**Problem A:**
In the biographical text, at which school did Doris Andreae study piano?
**Problem B:**
Please extract the part of the biographical text between "They married—though both" and "magician artist .", inclusive.

**Excerpted text:**
----

Doris Gertrud Johanna Stockhausen (née Andreae, born 28 February 1924) is a German music pedagogue. She was the first wife of Karlheinz Stockhausen who dedicated several compositions to her, beginning with Chöre für Doris in 1950 before they were married.

Life 
Doris Gertrud Johanna Andreae was born in Hamburg, the daughter of the shipbuilder Max Andreae (1887–1973) and his wife Emmi Alwine née Blohm (1890–1931). She studied piano at the Musikhochschule Köln, where she met Karlheinz Stockhausen who also studied there. They were engaged in August 1951. Doris was raised Protestant, but converted to Catholicism to prepare for her wedding.

They married—though both had no income yet, and against her family's wishes—on 29 December 1951 in Hamburg, shortly before the composer moved to Paris for studies. Their best men were the Belgian composer and musicologist Karel Goeyvaerts and the magician artist .

----

**Data entries:**
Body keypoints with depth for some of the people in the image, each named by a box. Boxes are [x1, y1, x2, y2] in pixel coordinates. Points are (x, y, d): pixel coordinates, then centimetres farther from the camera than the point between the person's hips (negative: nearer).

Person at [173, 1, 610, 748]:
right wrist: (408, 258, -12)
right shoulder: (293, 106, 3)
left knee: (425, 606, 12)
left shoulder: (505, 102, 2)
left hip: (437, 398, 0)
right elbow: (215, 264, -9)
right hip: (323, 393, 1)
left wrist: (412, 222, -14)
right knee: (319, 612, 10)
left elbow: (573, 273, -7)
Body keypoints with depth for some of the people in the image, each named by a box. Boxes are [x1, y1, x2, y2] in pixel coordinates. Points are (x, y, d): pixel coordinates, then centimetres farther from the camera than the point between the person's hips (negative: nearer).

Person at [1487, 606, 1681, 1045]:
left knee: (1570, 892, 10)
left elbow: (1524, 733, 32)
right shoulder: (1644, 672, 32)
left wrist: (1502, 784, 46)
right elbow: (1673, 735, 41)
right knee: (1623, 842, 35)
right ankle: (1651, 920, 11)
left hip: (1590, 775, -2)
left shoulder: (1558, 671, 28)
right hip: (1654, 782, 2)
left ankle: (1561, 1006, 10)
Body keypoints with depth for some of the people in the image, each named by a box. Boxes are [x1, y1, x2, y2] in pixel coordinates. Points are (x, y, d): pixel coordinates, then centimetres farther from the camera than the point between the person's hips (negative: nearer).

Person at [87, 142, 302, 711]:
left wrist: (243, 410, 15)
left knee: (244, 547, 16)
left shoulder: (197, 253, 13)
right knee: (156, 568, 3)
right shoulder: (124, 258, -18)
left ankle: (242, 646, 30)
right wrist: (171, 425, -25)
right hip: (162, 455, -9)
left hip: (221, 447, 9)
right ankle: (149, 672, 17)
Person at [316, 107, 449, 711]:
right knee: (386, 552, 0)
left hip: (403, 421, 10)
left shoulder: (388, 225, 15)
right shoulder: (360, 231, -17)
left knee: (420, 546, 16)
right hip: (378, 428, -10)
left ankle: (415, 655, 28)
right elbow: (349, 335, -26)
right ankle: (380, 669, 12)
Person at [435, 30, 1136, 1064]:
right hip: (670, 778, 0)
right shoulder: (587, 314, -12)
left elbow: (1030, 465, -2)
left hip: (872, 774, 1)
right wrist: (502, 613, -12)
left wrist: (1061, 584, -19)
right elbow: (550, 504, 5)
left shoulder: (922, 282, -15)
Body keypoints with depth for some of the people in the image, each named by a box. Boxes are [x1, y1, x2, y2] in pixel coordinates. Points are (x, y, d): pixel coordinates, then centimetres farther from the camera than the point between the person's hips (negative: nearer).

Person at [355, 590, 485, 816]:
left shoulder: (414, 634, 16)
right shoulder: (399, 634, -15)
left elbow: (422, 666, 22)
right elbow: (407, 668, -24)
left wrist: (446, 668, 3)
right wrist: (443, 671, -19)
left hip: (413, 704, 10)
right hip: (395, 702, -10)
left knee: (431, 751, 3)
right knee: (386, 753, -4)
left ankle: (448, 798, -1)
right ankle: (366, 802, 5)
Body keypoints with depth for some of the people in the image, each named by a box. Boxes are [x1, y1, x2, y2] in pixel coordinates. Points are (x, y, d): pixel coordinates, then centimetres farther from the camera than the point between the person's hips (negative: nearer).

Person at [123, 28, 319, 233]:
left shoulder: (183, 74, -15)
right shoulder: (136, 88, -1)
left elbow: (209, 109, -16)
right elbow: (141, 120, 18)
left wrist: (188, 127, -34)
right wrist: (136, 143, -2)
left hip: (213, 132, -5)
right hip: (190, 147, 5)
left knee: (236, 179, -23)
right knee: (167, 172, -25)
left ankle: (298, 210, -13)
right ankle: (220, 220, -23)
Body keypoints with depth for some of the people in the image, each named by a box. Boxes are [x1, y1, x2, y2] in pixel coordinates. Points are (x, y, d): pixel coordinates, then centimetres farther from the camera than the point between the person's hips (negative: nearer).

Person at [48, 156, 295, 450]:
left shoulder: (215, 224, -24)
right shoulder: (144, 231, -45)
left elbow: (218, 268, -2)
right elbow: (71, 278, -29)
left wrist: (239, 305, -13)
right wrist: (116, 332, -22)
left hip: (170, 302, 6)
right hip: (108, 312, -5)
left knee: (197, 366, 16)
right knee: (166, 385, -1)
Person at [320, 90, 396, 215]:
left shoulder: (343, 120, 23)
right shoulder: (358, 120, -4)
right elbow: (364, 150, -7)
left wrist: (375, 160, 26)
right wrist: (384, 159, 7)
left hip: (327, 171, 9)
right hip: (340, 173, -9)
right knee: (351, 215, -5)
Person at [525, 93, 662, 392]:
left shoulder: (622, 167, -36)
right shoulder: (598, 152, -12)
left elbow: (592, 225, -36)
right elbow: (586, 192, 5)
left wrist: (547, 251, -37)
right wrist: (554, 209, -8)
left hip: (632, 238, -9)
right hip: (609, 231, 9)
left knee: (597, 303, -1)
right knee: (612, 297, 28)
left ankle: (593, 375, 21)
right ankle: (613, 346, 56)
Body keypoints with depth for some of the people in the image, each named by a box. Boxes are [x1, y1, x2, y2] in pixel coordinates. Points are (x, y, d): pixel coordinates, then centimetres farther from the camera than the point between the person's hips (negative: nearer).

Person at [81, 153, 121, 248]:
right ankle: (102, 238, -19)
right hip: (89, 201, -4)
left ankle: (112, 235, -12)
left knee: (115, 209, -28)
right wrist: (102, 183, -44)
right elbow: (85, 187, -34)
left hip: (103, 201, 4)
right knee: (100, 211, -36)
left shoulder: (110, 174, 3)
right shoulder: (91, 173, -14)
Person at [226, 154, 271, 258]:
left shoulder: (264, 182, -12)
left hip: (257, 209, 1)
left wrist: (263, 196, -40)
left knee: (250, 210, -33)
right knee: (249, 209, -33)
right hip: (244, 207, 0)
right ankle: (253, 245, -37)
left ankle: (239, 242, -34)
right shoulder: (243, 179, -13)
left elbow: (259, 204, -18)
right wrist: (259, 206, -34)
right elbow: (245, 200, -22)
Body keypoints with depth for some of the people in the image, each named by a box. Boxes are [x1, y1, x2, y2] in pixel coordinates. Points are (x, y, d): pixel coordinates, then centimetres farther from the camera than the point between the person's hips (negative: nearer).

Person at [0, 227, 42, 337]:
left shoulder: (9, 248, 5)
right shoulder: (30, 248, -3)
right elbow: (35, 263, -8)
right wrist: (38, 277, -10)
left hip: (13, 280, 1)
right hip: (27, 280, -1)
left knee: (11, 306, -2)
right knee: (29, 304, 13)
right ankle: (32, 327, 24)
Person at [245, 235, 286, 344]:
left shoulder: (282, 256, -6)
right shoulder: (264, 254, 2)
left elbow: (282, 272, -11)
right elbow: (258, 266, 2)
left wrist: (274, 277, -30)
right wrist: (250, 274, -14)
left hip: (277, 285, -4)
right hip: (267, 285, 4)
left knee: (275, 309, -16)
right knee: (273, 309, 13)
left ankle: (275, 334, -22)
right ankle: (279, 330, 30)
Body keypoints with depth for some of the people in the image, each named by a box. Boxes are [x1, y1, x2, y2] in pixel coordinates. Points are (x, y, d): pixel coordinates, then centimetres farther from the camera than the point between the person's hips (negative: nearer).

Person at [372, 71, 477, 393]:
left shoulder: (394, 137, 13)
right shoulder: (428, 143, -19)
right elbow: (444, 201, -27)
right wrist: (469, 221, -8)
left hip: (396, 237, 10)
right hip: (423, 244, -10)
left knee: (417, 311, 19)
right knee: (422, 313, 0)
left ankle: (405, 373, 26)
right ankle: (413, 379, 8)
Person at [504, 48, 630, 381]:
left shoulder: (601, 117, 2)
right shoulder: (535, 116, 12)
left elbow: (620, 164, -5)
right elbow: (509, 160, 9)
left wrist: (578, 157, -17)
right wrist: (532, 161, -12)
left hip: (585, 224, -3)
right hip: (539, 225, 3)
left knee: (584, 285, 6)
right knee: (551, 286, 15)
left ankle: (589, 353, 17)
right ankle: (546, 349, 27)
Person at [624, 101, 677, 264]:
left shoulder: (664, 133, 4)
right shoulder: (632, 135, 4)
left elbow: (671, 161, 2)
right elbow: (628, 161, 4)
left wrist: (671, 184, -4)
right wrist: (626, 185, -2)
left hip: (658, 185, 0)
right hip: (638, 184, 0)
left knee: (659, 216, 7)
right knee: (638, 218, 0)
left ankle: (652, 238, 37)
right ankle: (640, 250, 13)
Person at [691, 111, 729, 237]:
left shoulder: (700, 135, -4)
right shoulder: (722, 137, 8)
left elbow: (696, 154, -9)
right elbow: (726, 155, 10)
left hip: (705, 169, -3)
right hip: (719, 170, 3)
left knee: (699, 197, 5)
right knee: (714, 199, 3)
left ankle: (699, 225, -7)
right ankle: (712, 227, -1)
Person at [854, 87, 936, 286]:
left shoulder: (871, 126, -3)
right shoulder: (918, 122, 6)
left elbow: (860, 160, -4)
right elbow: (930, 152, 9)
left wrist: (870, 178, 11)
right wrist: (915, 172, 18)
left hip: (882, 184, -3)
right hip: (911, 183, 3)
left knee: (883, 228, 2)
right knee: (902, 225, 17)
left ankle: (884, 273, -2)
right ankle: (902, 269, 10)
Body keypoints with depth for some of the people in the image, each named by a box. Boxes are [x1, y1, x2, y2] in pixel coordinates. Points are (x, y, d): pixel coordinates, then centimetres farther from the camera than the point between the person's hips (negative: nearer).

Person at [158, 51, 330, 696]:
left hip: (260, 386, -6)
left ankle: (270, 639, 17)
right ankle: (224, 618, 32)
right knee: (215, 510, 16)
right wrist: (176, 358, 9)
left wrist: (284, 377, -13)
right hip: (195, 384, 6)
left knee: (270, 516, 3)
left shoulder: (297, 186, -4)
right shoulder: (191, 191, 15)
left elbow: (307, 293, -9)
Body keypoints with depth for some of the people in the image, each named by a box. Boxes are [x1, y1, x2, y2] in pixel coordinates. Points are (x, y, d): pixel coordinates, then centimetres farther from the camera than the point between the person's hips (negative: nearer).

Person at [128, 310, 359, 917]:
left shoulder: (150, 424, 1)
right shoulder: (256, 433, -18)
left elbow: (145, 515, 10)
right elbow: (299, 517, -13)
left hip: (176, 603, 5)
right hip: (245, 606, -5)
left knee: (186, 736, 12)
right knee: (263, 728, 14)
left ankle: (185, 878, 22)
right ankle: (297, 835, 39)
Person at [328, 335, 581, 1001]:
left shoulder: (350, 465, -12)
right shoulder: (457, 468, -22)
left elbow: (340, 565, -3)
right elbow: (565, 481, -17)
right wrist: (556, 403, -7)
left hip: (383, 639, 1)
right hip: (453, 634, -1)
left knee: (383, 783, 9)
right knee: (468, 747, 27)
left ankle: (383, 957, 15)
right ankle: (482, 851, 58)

----

**Answer box A:**
She studied piano at the Musikhochschule Köln.

**Answer box B:**
They married—though both had no income yet, and against her family's wishes—on 29 December 1951 in Hamburg, shortly before the composer moved to Paris for studies. Their best men were the Belgian composer and musicologist Karel Goeyvaerts and the magician artist .